Decades of research has shown that keeping brain activity in sync, through waves called gamma oscillations, is very important to a healthy mind. Disrupting them contributes to some of schizophrenia’s key symptoms, such as memory and attention impairments. Importantly, to function properly, gamma oscillations rely on GABA.   

In today’s study, in collaboration with my CUMC colleague Dr. Joshua Gordon, we found that gamma oscillations were profoundly disrupted in mice with mutations in the PRODH gene. Those mutations increase L-proline concentrations and slow-down GABA production. This exciting finding helped us to draw a direct line between elevated L-proline levels and disruptions in higher brain function, such as those observed in schizophrenia.

Was anything particularly surprising?

What most surprised us was the way in which elevated L-proline affected gamma oscillations. We found the effect of L-proline not where you’d think — the GABA receptors — but rather at a much less obvious place, the protein that makes GABA.

What does this study teach us about brain function more generally?

Despite the fact that our original scope and motivation (the 22q11.2 deletion) was specific, there is a much broader importance of our findings. Recently in biology, there’s been an explosion in “metabolomics,” the study of the small molecules in the human body and brain. There are well over 40,000 structurally different small molecules in the human body, many of which, while not normally used for signaling in the brain, may in fact be capable of altering brain function. So it’s very plausible that disturbances in other small molecules, similar to the case here with L-proline, play an important role in human psychiatric disease. We have already uncovered and discuss additional examples in our paper.
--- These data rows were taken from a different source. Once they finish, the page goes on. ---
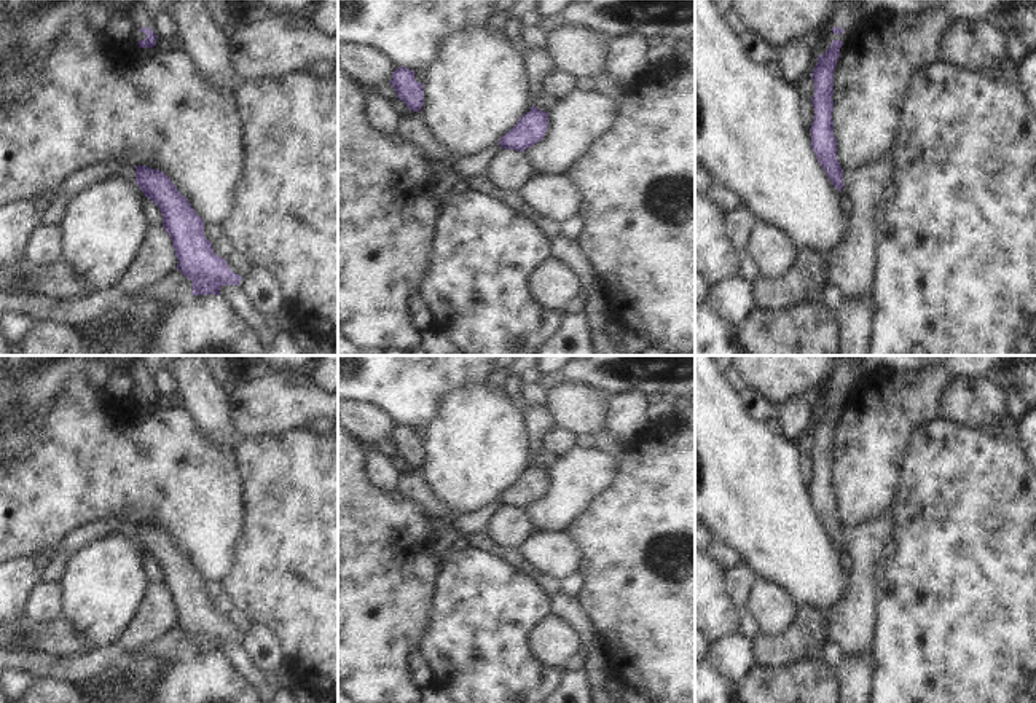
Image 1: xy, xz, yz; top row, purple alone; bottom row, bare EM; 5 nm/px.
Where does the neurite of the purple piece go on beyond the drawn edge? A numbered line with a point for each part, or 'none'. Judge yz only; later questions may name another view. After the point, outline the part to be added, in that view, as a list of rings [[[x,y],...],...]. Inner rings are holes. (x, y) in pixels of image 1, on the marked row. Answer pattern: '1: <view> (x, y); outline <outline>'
1: yz (845, 15); outline [[[840,0],[835,5],[834,14],[830,16],[822,32],[822,41],[819,51],[821,56],[826,54],[834,40],[843,41],[837,64],[840,62],[846,43],[850,41],[854,29],[865,19],[865,16],[857,10],[856,2],[857,0]]]

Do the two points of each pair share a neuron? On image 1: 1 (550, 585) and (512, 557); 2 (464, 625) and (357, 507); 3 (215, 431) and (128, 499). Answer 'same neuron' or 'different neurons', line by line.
1: same neuron
2: different neurons
3: different neurons

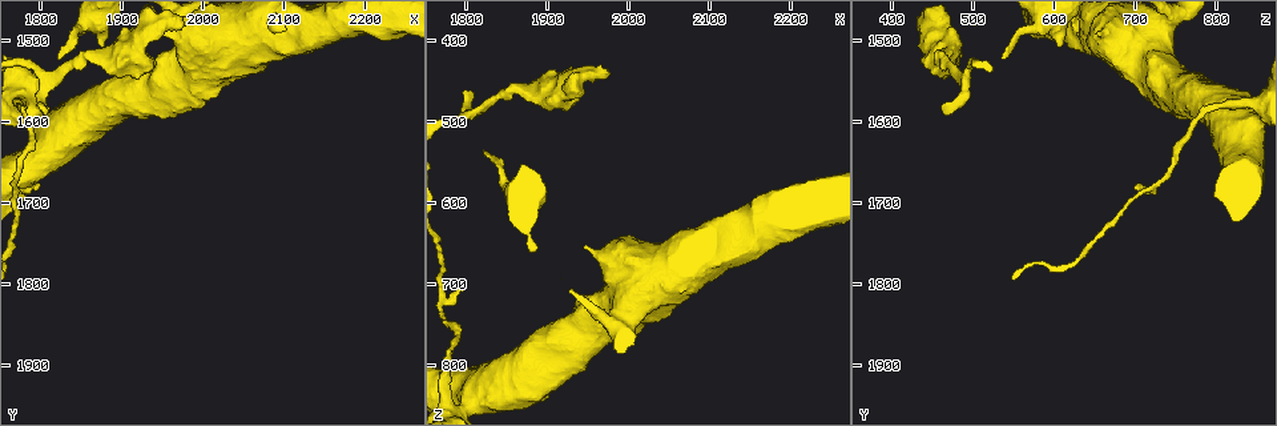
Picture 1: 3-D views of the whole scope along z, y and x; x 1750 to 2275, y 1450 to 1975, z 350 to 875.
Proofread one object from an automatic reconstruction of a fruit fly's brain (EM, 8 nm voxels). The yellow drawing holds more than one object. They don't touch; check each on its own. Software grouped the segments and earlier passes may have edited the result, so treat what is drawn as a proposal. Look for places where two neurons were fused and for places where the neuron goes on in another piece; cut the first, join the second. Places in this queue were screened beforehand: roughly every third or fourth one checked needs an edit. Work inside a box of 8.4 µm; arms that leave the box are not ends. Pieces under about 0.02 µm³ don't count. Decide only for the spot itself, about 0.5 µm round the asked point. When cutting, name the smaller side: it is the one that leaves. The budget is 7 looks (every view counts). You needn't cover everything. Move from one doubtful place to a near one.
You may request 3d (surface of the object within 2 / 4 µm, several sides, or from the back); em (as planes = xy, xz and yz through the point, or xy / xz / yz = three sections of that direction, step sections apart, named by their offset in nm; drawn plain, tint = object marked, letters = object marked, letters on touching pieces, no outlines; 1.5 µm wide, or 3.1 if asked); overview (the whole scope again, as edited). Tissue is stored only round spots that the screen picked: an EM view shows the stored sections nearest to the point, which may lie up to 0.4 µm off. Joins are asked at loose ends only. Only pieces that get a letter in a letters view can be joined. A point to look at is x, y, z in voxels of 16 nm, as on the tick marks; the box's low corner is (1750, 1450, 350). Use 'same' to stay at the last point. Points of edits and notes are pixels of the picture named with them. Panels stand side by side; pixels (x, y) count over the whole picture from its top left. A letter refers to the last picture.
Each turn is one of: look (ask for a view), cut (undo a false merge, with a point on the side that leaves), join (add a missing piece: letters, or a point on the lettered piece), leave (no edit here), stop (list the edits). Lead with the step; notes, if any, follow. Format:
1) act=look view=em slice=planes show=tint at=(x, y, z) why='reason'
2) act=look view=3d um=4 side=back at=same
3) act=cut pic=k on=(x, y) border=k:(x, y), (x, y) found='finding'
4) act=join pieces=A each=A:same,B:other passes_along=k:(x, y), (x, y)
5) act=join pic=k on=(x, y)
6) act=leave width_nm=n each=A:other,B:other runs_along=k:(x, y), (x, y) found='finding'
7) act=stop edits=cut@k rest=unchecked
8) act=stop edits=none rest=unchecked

act=look view=em slice=xz step=8 show=letters at=(1950, 1495, 655) why='branch stops here'

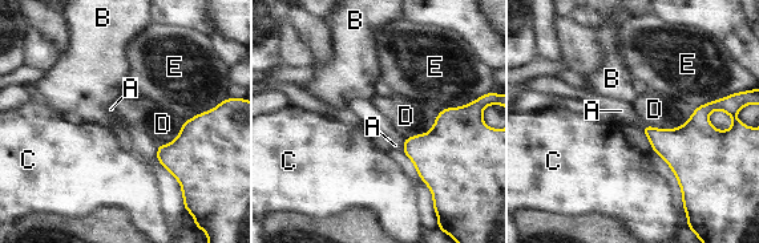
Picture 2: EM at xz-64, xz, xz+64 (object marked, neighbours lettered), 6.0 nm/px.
act=leave each=A:other,B:other,C:other,D:other,E:other border=2:(690, 116), (670, 129), (644, 124) found='none of them fits'

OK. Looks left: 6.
act=look view=3d um=2 side=back at=(1800, 1680, 700) why='thin end'

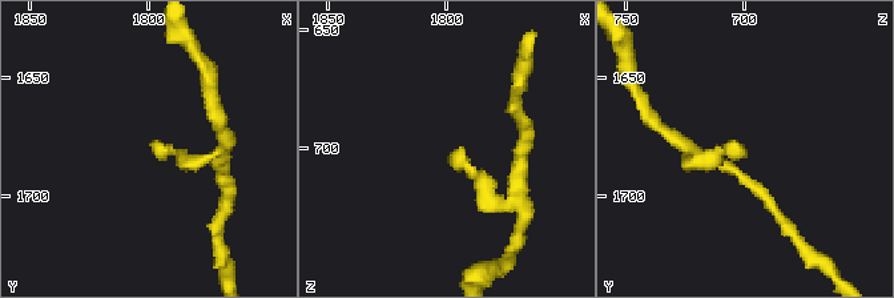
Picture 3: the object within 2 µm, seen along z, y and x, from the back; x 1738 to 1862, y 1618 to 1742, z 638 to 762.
act=look view=em slice=planes show=letters at=(1800, 1680, 701)

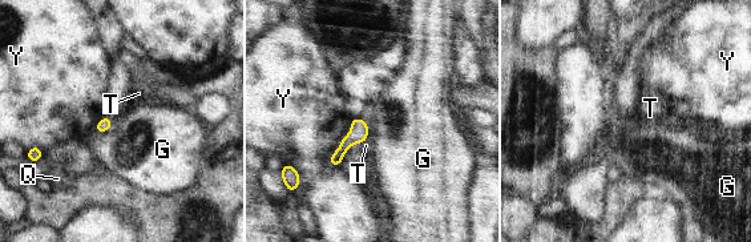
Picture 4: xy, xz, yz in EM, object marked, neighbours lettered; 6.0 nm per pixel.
act=leave longest_contact=G:140nm each=G:other,Q:other,T:other,Y:other runs_along=4:(364, 125), (344, 145), (332, 162) found='no lettered piece goes on from it'

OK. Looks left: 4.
act=look view=3d um=2 at=(1805, 1585, 460) why='thin end'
Might this study lead to applications in the treatment of psychiatric disease?

This is a major goal of our work. The deficiencies in GABA production and function that we observe here point to very clear strategies for a pharmacological intervention. If we can employ clinically available “pro-GABA-ergics,” drugs that boost GABA, this could help ameliorate dysfunction in individuals who carry the 22q11.2 deletions. In fact, our preliminary tests of two different FDA-approved pro-GABA-ergic drugs in cells and in mice revealed that these drugs could substantially restore normal function. The fact that these drugs are already FDA-approved will make it simpler to test them in patients — an approach we call “precision-psychiatry.”
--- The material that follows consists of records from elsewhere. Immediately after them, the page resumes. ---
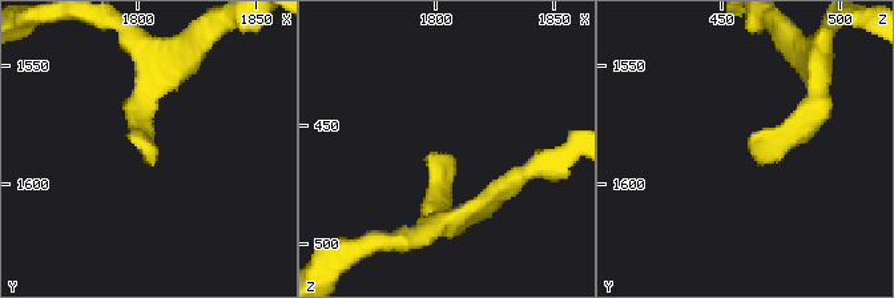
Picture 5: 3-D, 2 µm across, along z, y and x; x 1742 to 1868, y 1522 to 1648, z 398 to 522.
act=look view=em slice=planes show=tint at=(1806, 1587, 463)

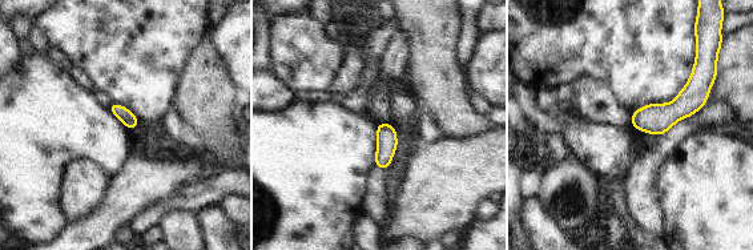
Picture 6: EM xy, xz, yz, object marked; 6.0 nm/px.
act=look view=em slice=planes show=letters at=same why='what lies round it'

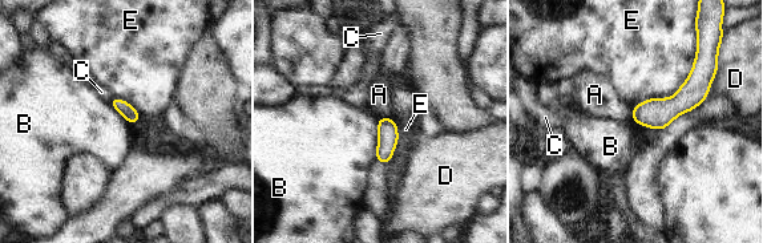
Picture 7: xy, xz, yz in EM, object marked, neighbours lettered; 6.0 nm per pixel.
act=leave each=A:other,B:other,C:other,D:other,E:other border=7:(379, 118), (376, 157), (374, 160) found='no lettered piece goes on from it'

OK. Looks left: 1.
act=stop edits=none rest=unchecked

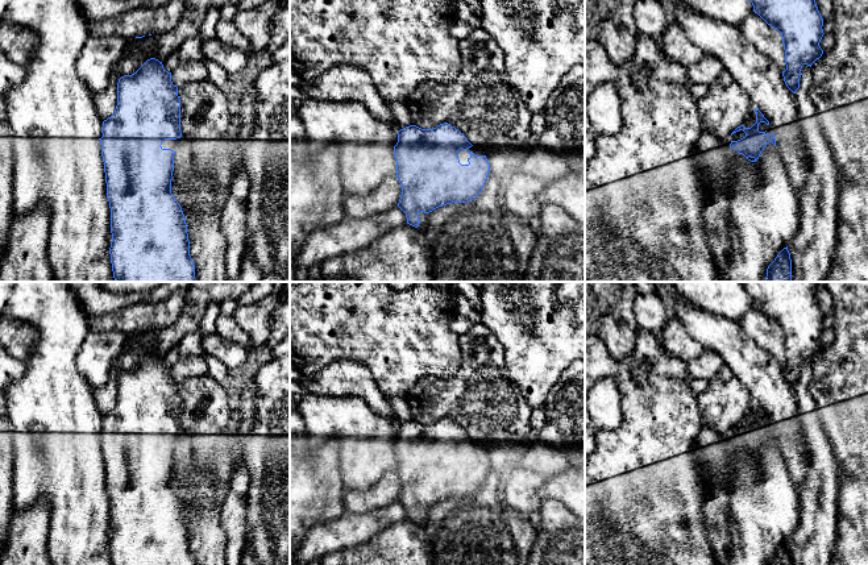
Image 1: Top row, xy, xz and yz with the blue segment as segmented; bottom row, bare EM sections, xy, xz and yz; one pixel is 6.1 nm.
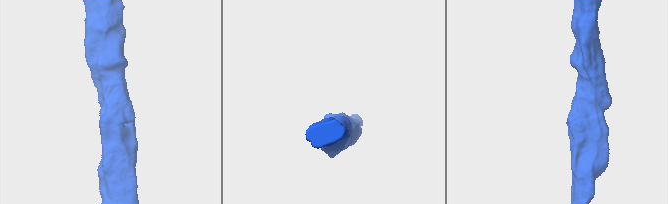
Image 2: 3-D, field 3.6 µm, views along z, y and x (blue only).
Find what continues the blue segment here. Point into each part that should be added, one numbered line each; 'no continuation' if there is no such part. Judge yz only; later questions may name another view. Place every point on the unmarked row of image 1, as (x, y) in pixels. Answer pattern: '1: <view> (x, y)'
no continuation

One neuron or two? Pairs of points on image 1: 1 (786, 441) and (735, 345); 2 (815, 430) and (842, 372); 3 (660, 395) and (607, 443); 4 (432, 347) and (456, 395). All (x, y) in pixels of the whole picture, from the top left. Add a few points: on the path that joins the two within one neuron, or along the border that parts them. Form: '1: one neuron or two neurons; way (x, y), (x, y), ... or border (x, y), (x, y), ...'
1: one neuron; way (783, 418), (783, 407), (779, 399), (756, 369)
2: two neurons; border (806, 386), (818, 407)
3: one neuron; way (653, 410), (622, 441)
4: two neurons; border (461, 349), (452, 376), (416, 382)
What are the next questions that need to be answered?

We want to find out if pro-GABA-ergic therapies correct dysfunction at the behavioral level to actually mitigate symptoms of schizophrenia. Also, our discovery sheds light on how mutations that increase one’s risk of schizophrenia affect the GABA machinery that normally keeps brain activity levels in check. This is just one of many exciting things we’re investigating along these lines. As we continue to get more insights into schizophrenia’s underlying mechanisms, we can begin testing ways to manipulate the GABA machinery for therapeutic purposes.